How to find anagrams using 3 words in a text having a list of words?

Question

I have a text and a list of 60k words. I need to find anagrams of the text from the list of words using 3 words(lasts in alphabetic order) and the function should return a tuple of the 3 words that build an anagram of the given text. NOTE: I have to ignore capital letters and spaces that are in the text.

I have developed the function that finds all the words of the list of words that are contained in the text. but I don't know how to end finding the anagrams.

   def es3(words_list, text):
        text=text.replace(" ","")
        for x in text:
        text=text.replace(x,x.lower())

        result=[]
        cont=0
        for x in words_list:
            if len(x)>=2:
                for c in x:
                    if c in text:
                        cont+=1
                        if cont==len(x):
                            result.append(x)
            cont=0


           Examples:
          text =   "Andrea Sterbini"  -> anagram= ('treni', 'sia', 'brande')
            sorted(andreasterbini)==sorted(treni+sia+brande) 


            "Angelo Monti"          -> ('toni', 'nego', 'mal')
            "Angelo Spognardi"      -> ('sragion', 'pend', 'lago')
            "Ha da veni Baffone"    -> ('video', 'beh', 'affanna')

Answer 1

The naive algorithm would be:

• take every triplet of words, and add the item (sorted letters of the three words, triplet) to a multimap (a map that may accept more than one value per key: in Python, a reglar map key -> [values] ).
• sort the letters of the searched text and output the associated values in the multimap.

The problem is that the construction of the multimap has a O(N^3) time and space complexity. If N = 60,000, you have 216,000 billions operations and values. That's a lot!

####

In the forum thread on three-word anagrams, how many operations and values does the answer estimate for building the multimap when N = 60,000?

####

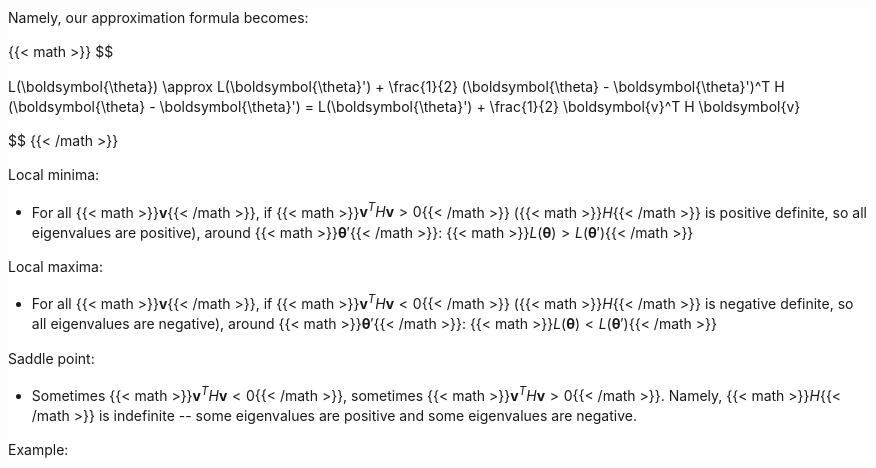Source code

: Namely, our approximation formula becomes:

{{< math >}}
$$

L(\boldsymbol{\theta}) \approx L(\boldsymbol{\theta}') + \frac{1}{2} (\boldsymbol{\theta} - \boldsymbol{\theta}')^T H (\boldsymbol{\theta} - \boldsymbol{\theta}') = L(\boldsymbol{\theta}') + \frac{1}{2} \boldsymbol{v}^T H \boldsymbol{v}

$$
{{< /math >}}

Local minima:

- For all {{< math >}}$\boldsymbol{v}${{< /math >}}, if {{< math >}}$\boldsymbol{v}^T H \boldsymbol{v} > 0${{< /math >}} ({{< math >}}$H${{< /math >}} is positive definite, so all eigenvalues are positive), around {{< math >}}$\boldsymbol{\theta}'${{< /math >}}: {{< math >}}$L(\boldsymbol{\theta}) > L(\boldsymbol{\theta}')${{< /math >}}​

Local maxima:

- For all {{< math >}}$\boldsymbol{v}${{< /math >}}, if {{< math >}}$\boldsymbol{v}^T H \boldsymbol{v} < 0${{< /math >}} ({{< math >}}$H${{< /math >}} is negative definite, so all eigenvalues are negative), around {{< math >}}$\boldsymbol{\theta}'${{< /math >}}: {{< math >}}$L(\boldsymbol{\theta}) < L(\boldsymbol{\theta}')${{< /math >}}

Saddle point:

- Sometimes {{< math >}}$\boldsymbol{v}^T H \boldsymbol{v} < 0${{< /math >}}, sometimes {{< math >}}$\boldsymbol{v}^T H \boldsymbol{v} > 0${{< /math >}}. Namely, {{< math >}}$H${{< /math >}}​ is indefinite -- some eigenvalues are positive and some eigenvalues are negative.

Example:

####

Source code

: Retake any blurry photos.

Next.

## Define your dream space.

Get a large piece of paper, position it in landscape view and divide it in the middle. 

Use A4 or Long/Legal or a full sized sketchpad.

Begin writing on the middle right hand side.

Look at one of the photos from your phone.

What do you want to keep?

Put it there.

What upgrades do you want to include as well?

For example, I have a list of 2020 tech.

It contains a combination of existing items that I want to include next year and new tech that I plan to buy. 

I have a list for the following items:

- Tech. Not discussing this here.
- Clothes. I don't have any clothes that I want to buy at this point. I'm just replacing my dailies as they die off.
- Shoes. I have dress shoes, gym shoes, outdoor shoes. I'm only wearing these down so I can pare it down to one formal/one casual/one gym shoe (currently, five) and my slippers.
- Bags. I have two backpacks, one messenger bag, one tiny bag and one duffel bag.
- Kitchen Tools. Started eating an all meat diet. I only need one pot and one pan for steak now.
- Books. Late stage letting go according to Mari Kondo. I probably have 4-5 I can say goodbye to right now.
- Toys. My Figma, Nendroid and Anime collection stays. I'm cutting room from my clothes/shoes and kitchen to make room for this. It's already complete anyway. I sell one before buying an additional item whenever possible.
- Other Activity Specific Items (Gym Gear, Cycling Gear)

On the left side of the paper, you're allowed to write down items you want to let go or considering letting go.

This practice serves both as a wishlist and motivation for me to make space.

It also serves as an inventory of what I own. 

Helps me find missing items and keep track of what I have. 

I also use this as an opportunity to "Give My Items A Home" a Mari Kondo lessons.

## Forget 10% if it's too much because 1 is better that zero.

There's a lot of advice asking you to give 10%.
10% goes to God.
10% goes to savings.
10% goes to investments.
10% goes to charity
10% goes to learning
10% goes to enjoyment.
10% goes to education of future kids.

####

◆ RESULT OF THIS EXERCISE
216,000 billion operations and values.